Texas is planning to make a huge public investment in space (arstechnica.com) "As part of the state's biennial budget process, Texas Governor Greg Abbott has called on the state legislature to provide $350 million to create and fund a Texas Space Commission for the next two years...This would be an extremely large state investment in the commercial space industry. The present leader in such activities is Florida, where the Space Florida promotional organization has supported myriad commercial space activities around its space coast and launch industry. Compared to the Texas proposal, Space Florida has a modest annual budget of $12.5 million."
Trials and tribulations of planetary smallsats (thespacereview.com) "In 2019, NASA selected three mission concepts for further study that would use smallsats to study the Moon, Mars, and asteroids, with a cost cap of $55 million each...All three, though, have run into problems."
Are Moonshots Giant Leaps of Faith? (issues.org) "It is due to the remarkable success of [the Apollo] program, politically as well as technologically, that we refer to this sort of policy proposal as moonshots. If we resist the temptation to assume that more is always better—and therefore that much more is much better—what do we really know about the effects of surges in research budgets? In other words, is every moonshot a giant leap forward for mankind?"

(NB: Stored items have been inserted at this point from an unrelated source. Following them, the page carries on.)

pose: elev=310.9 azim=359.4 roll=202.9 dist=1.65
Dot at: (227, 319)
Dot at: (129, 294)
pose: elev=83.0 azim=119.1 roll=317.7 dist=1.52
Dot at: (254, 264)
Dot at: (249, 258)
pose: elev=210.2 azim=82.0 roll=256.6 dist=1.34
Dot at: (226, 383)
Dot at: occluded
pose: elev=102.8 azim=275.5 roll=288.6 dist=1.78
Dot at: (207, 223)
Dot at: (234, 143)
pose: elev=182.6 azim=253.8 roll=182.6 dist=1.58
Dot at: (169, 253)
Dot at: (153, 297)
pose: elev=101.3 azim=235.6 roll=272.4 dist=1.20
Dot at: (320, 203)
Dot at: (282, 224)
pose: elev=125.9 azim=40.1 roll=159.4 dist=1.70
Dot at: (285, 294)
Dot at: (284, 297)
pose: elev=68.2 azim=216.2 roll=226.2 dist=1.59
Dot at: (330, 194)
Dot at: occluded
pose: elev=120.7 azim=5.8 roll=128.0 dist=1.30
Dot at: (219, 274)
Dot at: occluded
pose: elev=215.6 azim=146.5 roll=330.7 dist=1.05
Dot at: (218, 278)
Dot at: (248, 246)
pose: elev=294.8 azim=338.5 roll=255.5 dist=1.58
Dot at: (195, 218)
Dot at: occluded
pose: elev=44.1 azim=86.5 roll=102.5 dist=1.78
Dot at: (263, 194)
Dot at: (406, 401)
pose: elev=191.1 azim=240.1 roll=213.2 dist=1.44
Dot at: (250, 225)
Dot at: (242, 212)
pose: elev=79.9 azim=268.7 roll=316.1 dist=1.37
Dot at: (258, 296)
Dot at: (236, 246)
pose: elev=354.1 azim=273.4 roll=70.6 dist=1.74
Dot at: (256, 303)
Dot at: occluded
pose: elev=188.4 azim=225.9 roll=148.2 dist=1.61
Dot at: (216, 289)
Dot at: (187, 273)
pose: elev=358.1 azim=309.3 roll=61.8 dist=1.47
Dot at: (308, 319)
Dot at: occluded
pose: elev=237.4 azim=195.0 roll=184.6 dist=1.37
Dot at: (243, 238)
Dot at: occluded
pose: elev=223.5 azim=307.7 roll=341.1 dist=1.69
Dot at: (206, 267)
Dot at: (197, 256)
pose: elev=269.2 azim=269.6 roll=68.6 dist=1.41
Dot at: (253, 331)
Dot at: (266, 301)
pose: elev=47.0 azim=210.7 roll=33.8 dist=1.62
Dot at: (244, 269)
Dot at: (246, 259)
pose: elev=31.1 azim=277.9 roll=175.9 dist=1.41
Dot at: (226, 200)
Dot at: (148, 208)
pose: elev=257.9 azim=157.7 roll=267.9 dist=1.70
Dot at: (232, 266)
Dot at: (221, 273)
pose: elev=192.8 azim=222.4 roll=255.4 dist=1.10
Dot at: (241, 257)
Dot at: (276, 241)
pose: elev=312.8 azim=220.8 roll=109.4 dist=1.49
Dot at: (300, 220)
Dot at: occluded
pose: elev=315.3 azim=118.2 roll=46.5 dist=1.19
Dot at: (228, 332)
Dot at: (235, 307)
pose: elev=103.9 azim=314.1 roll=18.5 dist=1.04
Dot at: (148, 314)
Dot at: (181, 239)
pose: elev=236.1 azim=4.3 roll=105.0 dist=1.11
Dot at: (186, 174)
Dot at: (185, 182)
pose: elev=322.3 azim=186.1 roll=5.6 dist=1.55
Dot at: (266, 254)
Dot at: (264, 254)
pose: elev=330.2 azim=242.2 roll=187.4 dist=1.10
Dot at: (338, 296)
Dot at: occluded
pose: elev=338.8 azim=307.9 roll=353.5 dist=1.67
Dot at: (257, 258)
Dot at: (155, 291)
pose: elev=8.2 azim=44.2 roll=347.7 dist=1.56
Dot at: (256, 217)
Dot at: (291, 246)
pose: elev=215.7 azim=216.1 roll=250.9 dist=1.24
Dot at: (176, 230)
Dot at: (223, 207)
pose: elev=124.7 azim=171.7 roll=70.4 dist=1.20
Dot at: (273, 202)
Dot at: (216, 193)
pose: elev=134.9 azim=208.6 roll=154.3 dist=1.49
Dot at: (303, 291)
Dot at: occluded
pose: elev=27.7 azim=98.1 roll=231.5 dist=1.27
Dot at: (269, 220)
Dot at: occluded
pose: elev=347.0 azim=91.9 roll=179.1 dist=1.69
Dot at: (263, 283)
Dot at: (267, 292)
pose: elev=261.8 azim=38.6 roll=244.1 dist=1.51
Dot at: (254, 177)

Planetary Radio: Space Policy Edition
Humanity is on the cusp of attempting permanent settlement on other worlds. But who gets to go? How will we govern ourselves or enforce laws off Earth? How can you have property rights, labor rights, or even individual rights when the very air you breathe is limited and potentially controlled by your employer? Dr. Erika Nesvold, astrophysicist and author of the new book “Off-Earth: Ethical Questions and Quandaries for Living in Outer Space” explores the ethical challenges facing our species as it dips its toe into living beyond our home planet.